Source data.
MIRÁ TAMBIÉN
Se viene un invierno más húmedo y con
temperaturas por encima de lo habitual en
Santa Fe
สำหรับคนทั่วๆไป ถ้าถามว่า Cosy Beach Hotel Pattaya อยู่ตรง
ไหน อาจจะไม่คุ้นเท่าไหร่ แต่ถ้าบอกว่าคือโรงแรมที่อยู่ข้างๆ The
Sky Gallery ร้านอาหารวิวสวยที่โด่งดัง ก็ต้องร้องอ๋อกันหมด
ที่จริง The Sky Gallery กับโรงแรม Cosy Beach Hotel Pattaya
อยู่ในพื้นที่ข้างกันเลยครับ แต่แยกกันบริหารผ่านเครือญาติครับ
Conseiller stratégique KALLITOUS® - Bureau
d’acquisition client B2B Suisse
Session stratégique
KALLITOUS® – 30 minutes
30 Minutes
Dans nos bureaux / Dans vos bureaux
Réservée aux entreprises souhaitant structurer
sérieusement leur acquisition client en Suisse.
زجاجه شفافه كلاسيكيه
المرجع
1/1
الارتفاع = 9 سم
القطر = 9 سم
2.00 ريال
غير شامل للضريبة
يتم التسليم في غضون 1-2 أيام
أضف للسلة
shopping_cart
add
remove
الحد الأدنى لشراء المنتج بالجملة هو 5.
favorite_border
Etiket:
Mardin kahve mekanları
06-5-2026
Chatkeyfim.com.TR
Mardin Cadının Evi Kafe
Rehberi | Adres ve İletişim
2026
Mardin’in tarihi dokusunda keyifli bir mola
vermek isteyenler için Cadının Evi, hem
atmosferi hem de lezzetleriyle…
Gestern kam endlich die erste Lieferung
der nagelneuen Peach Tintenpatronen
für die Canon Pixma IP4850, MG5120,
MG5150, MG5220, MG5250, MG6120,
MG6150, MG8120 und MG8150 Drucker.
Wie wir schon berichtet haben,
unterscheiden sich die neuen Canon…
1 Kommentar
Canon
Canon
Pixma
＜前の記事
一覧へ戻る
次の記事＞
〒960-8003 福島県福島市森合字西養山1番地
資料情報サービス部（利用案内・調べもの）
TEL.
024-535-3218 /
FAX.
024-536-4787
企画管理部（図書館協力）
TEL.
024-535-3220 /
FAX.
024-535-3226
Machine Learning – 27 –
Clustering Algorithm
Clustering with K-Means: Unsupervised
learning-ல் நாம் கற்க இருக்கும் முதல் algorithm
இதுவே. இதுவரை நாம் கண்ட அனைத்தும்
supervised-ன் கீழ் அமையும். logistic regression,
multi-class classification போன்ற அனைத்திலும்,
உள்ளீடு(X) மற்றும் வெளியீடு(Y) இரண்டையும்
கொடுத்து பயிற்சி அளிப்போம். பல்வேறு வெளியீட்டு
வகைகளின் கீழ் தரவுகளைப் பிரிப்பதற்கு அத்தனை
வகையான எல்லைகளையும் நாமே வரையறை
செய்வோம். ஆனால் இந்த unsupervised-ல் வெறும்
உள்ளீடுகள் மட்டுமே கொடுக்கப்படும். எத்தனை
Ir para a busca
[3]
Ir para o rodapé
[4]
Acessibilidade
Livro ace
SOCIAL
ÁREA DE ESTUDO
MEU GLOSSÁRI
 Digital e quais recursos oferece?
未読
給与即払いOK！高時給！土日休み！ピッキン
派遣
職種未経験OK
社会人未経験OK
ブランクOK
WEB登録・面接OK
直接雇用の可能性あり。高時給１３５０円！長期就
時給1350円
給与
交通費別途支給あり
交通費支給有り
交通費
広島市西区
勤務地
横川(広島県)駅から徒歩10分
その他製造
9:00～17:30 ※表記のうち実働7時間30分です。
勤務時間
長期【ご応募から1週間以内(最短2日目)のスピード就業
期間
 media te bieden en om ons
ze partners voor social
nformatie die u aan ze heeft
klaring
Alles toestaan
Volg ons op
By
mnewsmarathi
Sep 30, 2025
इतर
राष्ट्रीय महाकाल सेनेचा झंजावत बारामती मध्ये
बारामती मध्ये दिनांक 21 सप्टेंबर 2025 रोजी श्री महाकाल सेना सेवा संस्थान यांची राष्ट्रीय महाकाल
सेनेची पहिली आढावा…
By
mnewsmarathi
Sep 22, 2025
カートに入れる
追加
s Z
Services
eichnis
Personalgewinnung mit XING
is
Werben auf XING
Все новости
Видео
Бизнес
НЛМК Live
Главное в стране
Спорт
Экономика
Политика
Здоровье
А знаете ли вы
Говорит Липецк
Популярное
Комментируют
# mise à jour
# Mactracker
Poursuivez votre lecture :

Work instruction. Reproduce the data verbatim from its first line through the line containing "d’acquisition client B2B Suisse", including that line, and return nothing beyond it.

Solution to this task.
MIRÁ TAMBIÉN
Se viene un invierno más húmedo y con
temperaturas por encima de lo habitual en
Santa Fe
สำหรับคนทั่วๆไป ถ้าถามว่า Cosy Beach Hotel Pattaya อยู่ตรง
ไหน อาจจะไม่คุ้นเท่าไหร่ แต่ถ้าบอกว่าคือโรงแรมที่อยู่ข้างๆ The
Sky Gallery ร้านอาหารวิวสวยที่โด่งดัง ก็ต้องร้องอ๋อกันหมด
ที่จริง The Sky Gallery กับโรงแรม Cosy Beach Hotel Pattaya
อยู่ในพื้นที่ข้างกันเลยครับ แต่แยกกันบริหารผ่านเครือญาติครับ
Conseiller stratégique KALLITOUS® - Bureau
d’acquisition client B2B Suisse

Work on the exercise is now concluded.